Nemmeno il conto economico premia Kalanick
L’effetto di tutto questo è la messa in discussione di Kalanick. Come se non bastassero i problemi, tanti, evidenti, interni, sul conto della direzione di Kalanick si aggiungono i risultati in conto economico. E’ vero che il giro d’affari di Uber continua a crescere anno su anno, ma i conti della società sono ancora in rosso. Che è normale per una startup, ma Uber una startup non lo è più e dovrebbe cominciare a performare sul mercato come un’azienda solida. Nel 2016 Uber ha perso 2,8 miliardi di dollari, a fronte di un rialzo dei ricavi, saliti a 6,5 miliardi di dollari.

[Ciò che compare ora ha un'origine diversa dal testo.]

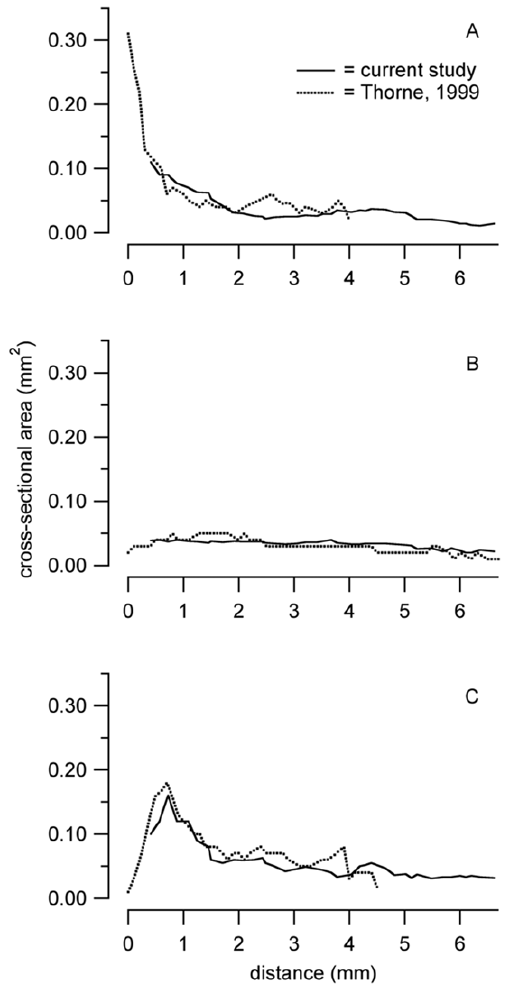
Figure 4. Measurements obtained from the reconstruction. Cross-sectional area as a function of distance from the base of the mouse cochlea are shown by the solid line for A: scala vestibuli, B: scala media, and C: scala tympani. Cross sectional areas decreased from base to apex for scala vestibuli and for scala tympani. The cross sectional area of scala tympani revealed a distinct maximum at about 0.16 mm from the base. Values for scala media cross sectional area vary little. The changes in cross sectional area of scala media are small. For all scalae the cross sectional area measurements, which were obtained in the present study, are in agreement with previously published data [8] and are shown by the broken lines.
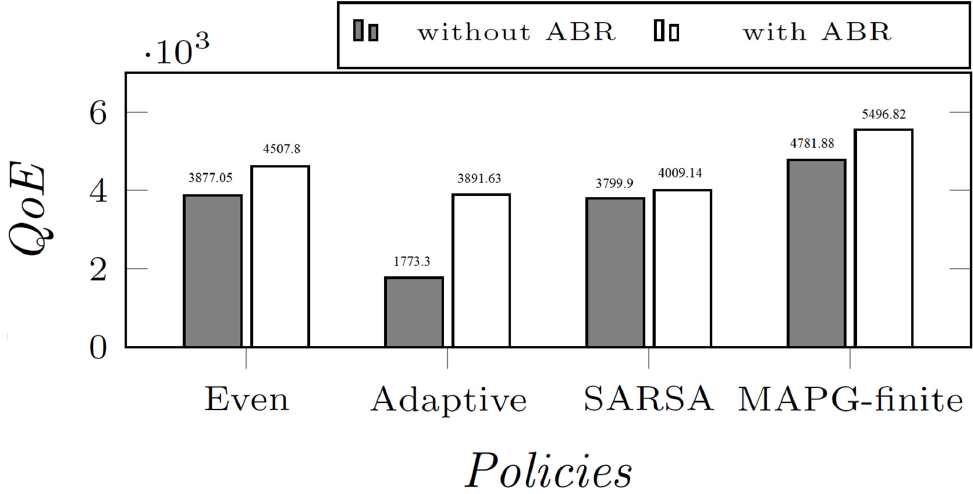
Figrue 9 Figure 9. QoE reward comparisons with ABR feature activated/deactivated. The total download bandwidth is 1500 KB/s. MAPG-finite achieves 21.94%, 41.25%, and 37.11% more than the “Even”, “Adaptive”, and SARSA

Ad ogni modo la società può contare ancora su 7,2 miliardi di dollari, quello che resta di liquidità dei 15 miliardi di dollari raccolti tra gli investitori nei numerosi round di investimento ottenuti negli anni.
Cosa succederà adesso, dopo la momentanea uscita di Kalanick? Il punto principale è capire come rivoluzionare il management di Uber. Molti commentatori internazionali (Financial Times in testa) hanno scritto che è tempo per Uber di maturare davvero. Dotarsi di un board di livello, perché i fonder di una startup possono far crescere l’azienda, ma poi il business va consolidato. E’ questa la grande sfida di Uber oggi. Che ha la grande responsabilità (e il grande merito) di avere lanciato una sfida enorme per la concorrenza nel settore dei trasporti. Ma alle grandi responsabilità, e alle grandi sfide, serve un management in grado di tenere alta la credibilità dell’azienda. Su tutti i fronti.